#### Task description
Copy every line in the records below that contains the string "common", and leave out all other lines. Case counts, so a line matches only if its capitalization is the same as the string's.

::::

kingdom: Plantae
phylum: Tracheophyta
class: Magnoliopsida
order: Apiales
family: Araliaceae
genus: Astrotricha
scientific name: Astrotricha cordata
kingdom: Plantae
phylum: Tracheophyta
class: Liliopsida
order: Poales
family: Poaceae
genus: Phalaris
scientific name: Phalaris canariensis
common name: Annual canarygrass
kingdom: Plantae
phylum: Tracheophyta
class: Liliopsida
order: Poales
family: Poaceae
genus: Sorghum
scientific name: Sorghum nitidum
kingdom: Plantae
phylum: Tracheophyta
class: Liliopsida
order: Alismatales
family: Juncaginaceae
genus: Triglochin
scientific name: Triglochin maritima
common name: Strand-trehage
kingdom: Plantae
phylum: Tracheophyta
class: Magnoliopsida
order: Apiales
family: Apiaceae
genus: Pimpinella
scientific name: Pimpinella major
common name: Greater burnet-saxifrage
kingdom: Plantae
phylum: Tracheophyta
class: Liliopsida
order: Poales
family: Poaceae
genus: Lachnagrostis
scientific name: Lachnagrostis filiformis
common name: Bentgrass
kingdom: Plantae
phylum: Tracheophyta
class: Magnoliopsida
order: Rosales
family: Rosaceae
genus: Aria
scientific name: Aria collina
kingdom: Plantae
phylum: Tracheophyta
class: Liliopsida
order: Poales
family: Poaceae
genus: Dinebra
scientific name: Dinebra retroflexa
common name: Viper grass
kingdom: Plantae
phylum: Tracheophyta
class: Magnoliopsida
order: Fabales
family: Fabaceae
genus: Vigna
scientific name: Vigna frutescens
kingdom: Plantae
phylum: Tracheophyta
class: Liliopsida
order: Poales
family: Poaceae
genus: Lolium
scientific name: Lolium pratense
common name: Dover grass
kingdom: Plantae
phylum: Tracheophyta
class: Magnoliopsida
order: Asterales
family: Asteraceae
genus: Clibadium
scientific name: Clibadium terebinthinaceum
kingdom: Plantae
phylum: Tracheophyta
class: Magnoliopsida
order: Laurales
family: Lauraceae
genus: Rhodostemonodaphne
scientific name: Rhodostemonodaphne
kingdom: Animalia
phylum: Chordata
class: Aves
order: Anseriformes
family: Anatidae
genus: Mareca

::::

#### Problem solution
common name: Annual canarygrass
common name: Strand-trehage
common name: Greater burnet-saxifrage
common name: Bentgrass
common name: Viper grass
common name: Dover grass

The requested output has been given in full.